# [Records shown]
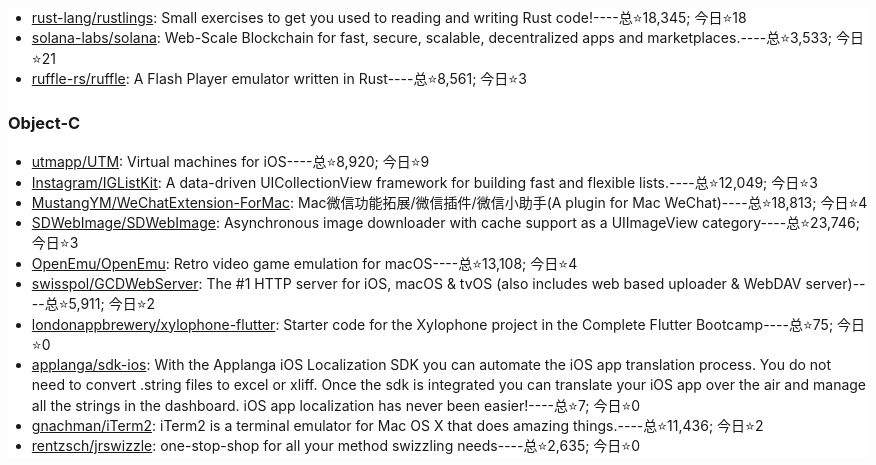 - [rust-lang/rustlings](https://github.com/rust-lang/rustlings): Small exercises to get you used to reading and writing Rust code!----总⭐️18,345; 今日⭐️18 
- [solana-labs/solana](https://github.com/solana-labs/solana): Web-Scale Blockchain for fast, secure, scalable, decentralized apps and marketplaces.----总⭐️3,533; 今日⭐️21 
- [ruffle-rs/ruffle](https://github.com/ruffle-rs/ruffle): A Flash Player emulator written in Rust----总⭐️8,561; 今日⭐️3 

### Object-C 
- [utmapp/UTM](https://github.com/utmapp/UTM): Virtual machines for iOS----总⭐️8,920; 今日⭐️9 
- [Instagram/IGListKit](https://github.com/Instagram/IGListKit): A data-driven UICollectionView framework for building fast and flexible lists.----总⭐️12,049; 今日⭐️3 
- [MustangYM/WeChatExtension-ForMac](https://github.com/MustangYM/WeChatExtension-ForMac): Mac微信功能拓展/微信插件/微信小助手(A plugin for Mac WeChat)----总⭐️18,813; 今日⭐️4 
- [SDWebImage/SDWebImage](https://github.com/SDWebImage/SDWebImage): Asynchronous image downloader with cache support as a UIImageView category----总⭐️23,746; 今日⭐️3 
- [OpenEmu/OpenEmu](https://github.com/OpenEmu/OpenEmu): Retro video game emulation for macOS----总⭐️13,108; 今日⭐️4 
- [swisspol/GCDWebServer](https://github.com/swisspol/GCDWebServer): The #1 HTTP server for iOS, macOS & tvOS (also includes web based uploader & WebDAV server)----总⭐️5,911; 今日⭐️2 
- [londonappbrewery/xylophone-flutter](https://github.com/londonappbrewery/xylophone-flutter): Starter code for the Xylophone project in the Complete Flutter Bootcamp----总⭐️75; 今日⭐️0 
- [applanga/sdk-ios](https://github.com/applanga/sdk-ios): With the Applanga iOS Localization SDK you can automate the iOS app translation process. You do not need to convert .string files to excel or xliff. Once the sdk is integrated you can translate your iOS app over the air and manage all the strings in the dashboard. iOS app localization has never been easier!----总⭐️7; 今日⭐️0 
- [gnachman/iTerm2](https://github.com/gnachman/iTerm2): iTerm2 is a terminal emulator for Mac OS X that does amazing things.----总⭐️11,436; 今日⭐️2 
- [rentzsch/jrswizzle](https://github.com/rentzsch/jrswizzle): one-stop-shop for all your method swizzling needs----总⭐️2,635; 今日⭐️0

# [The problem]
Check the listing for the word "your". Show each line that has it.

# [Result]
- [applanga/sdk-ios](https://github.com/applanga/sdk-ios): With the Applanga iOS Localization SDK you can automate the iOS app translation process. You do not need to convert .string files to excel or xliff. Once the sdk is integrated you can translate your iOS app over the air and manage all the strings in the dashboard. iOS app localization has never been easier!----总⭐️7; 今日⭐️0 
- [rentzsch/jrswizzle](https://github.com/rentzsch/jrswizzle): one-stop-shop for all your method swizzling needs----总⭐️2,635; 今日⭐️0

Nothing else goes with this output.